▶ **Exercise data**:
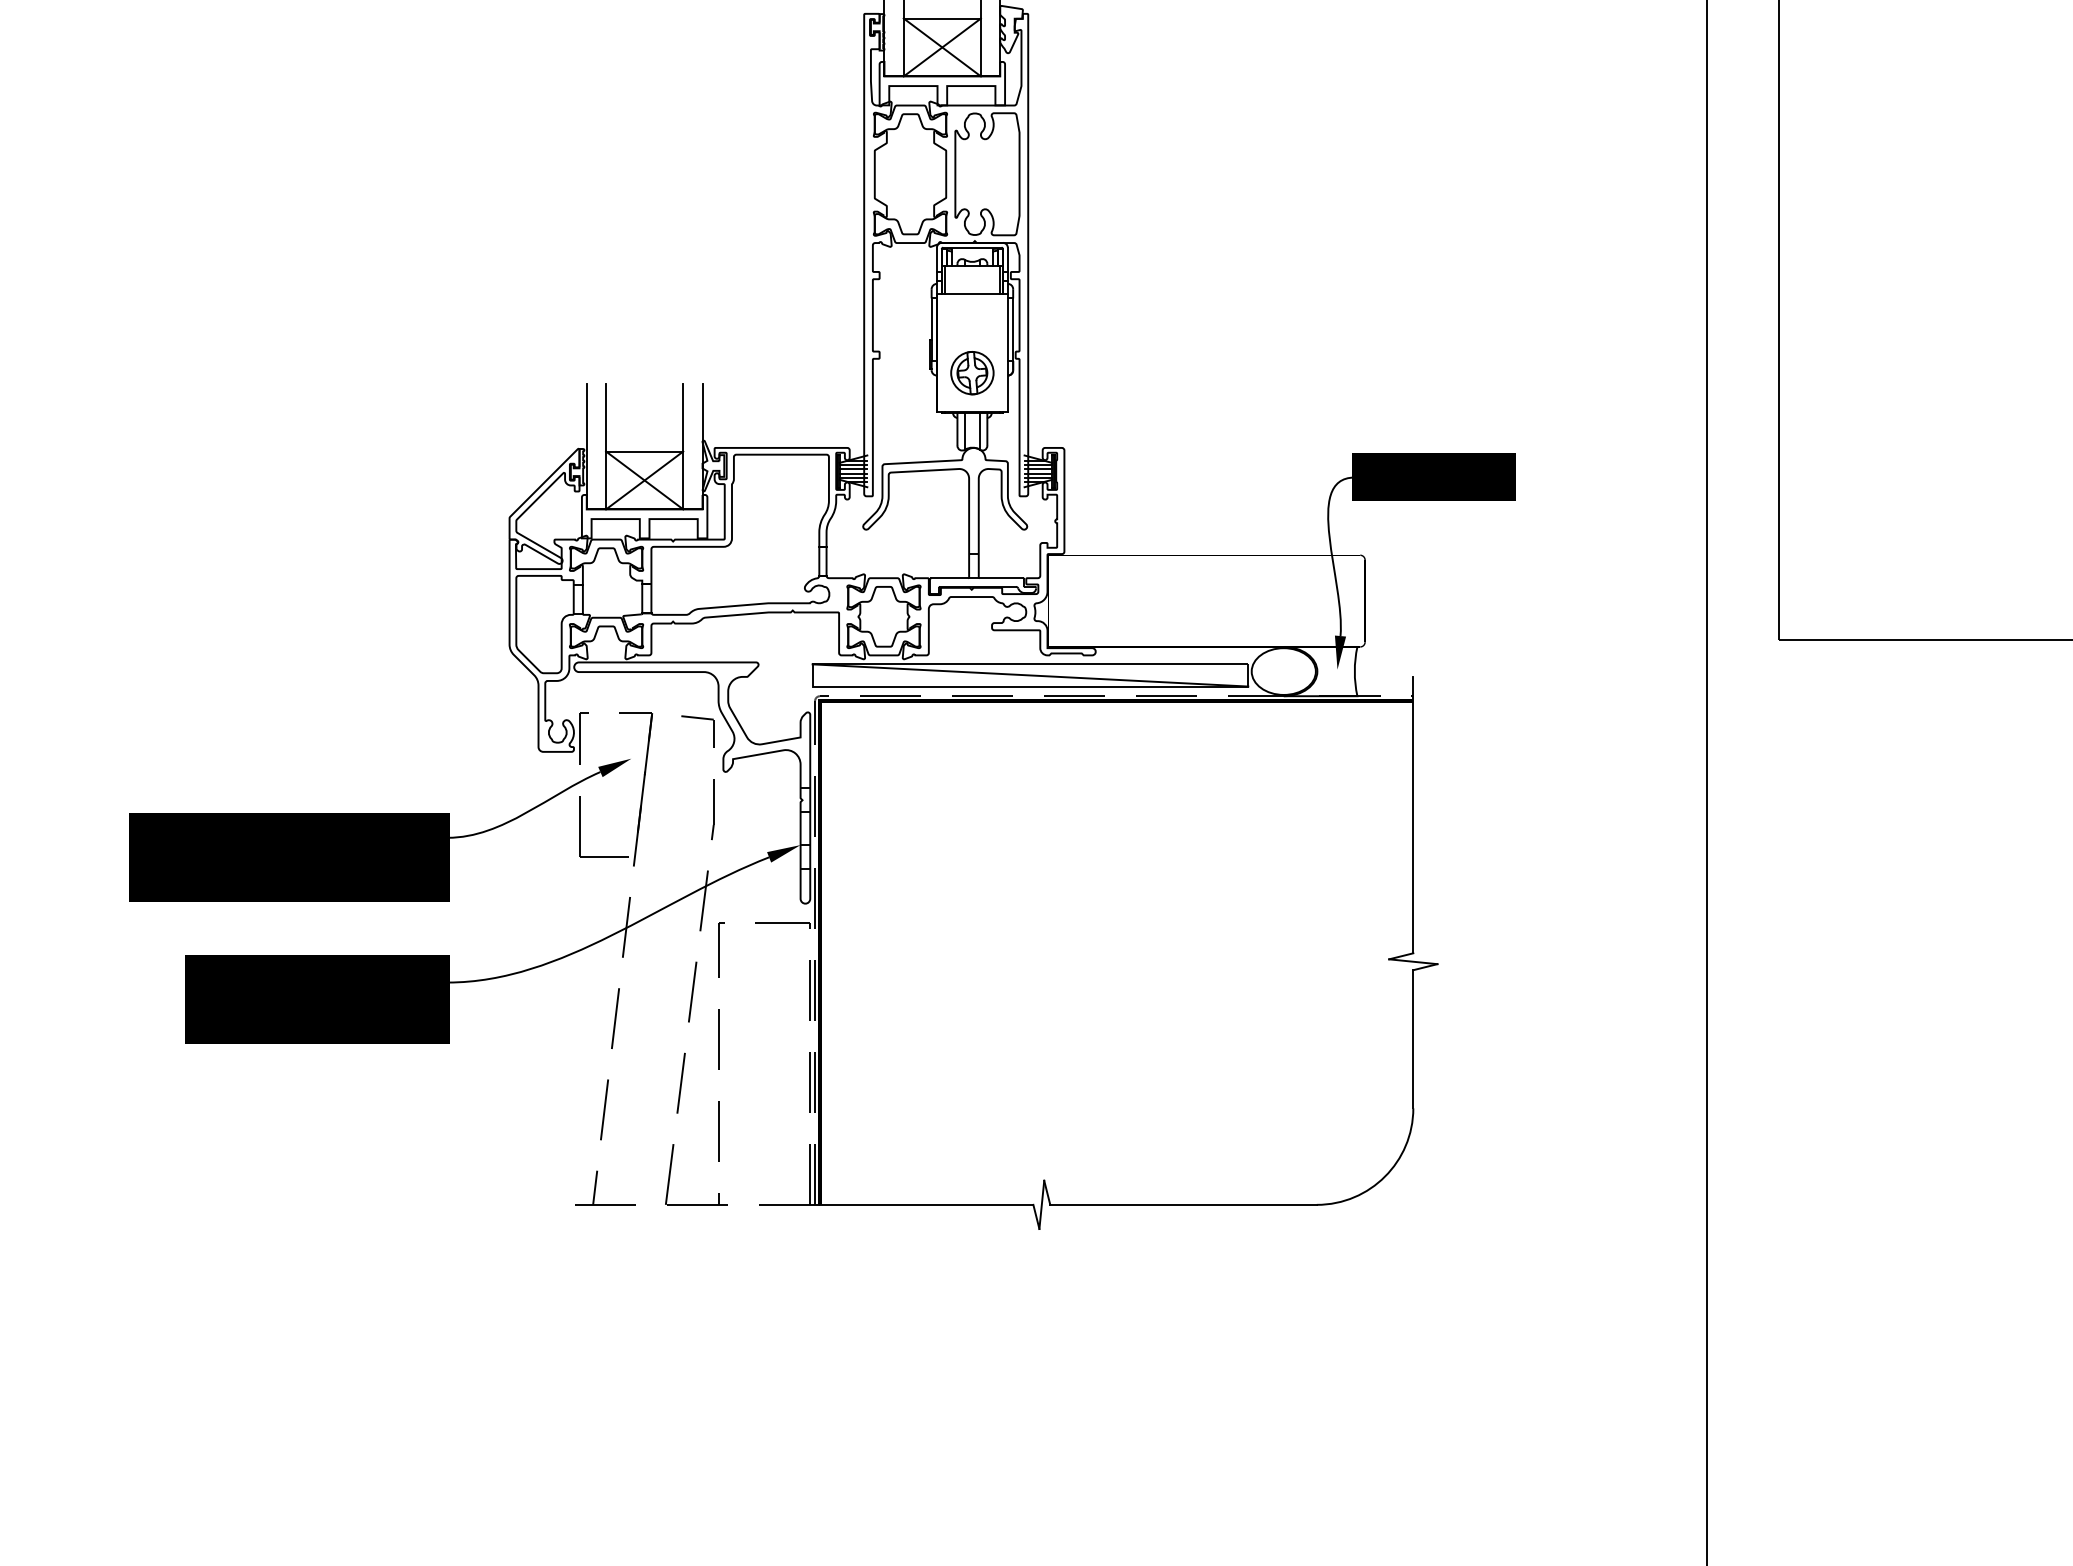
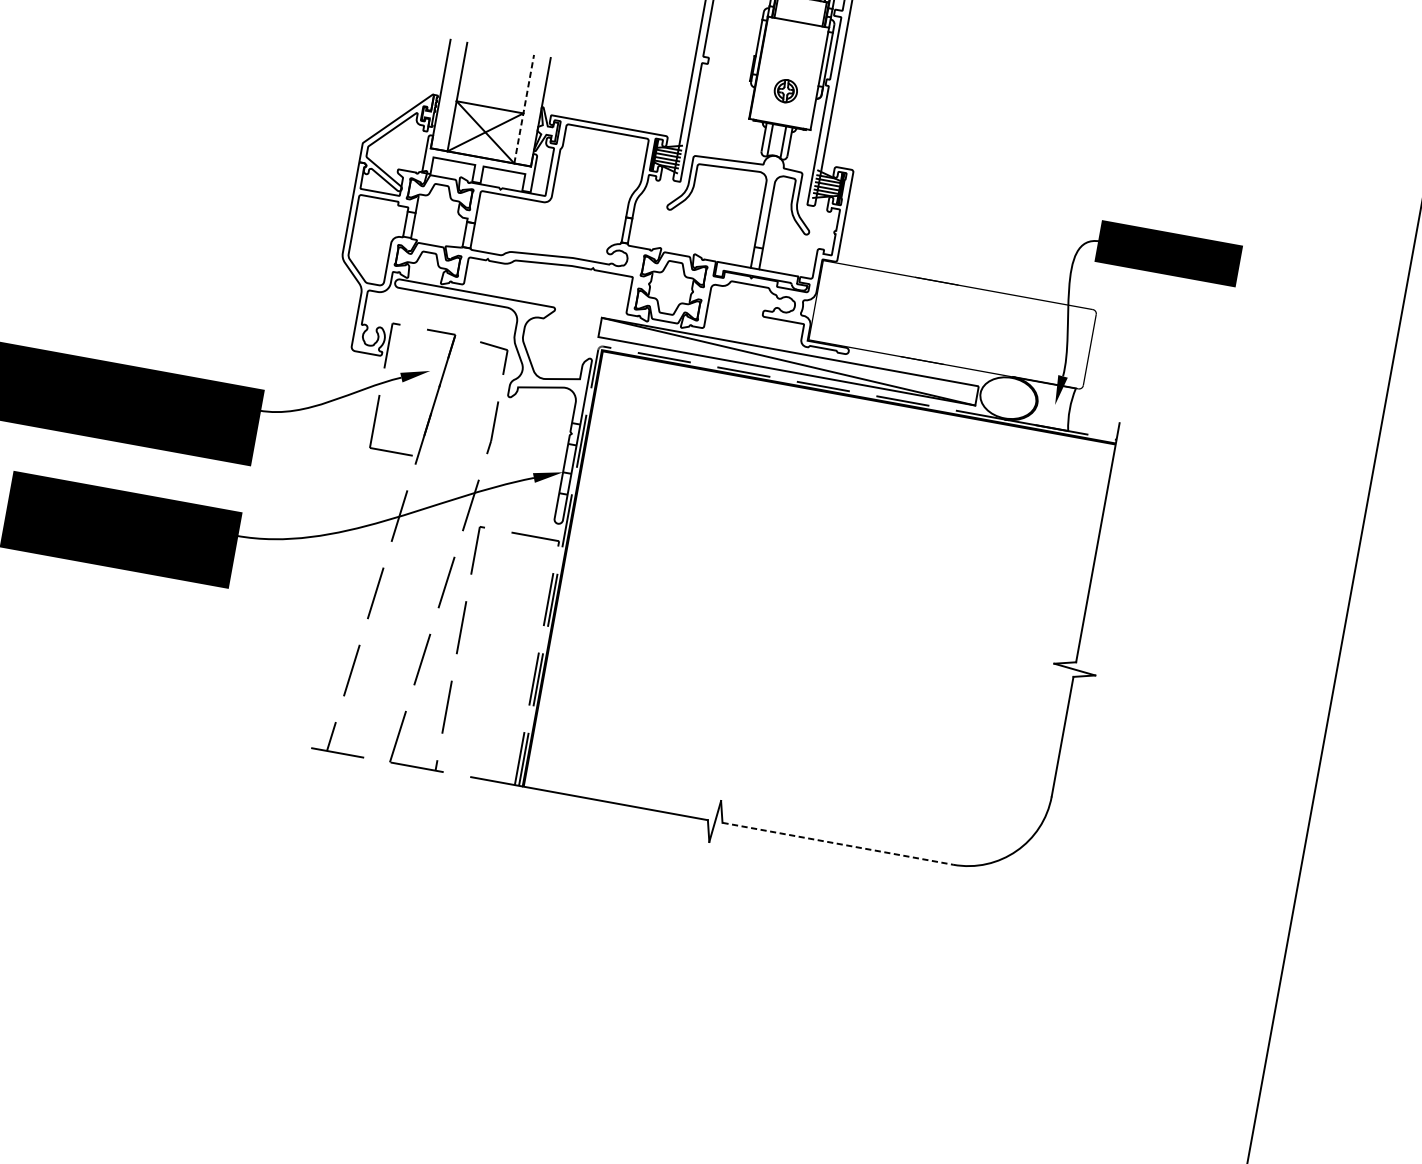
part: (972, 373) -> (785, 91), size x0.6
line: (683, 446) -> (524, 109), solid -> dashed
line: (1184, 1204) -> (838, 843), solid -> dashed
==
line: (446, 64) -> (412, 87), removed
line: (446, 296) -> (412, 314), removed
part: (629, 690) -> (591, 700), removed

▶ **Aim of the task**:
Reproduce verbatim only the segment of the listing bounded by the line containing "line: (446, 296) -> (412, 314), removed" and the line containing "part: (629, 690) -> (591, 700), removed", with both boundary lines included.

▶ **Result**:
line: (446, 296) -> (412, 314), removed
part: (629, 690) -> (591, 700), removed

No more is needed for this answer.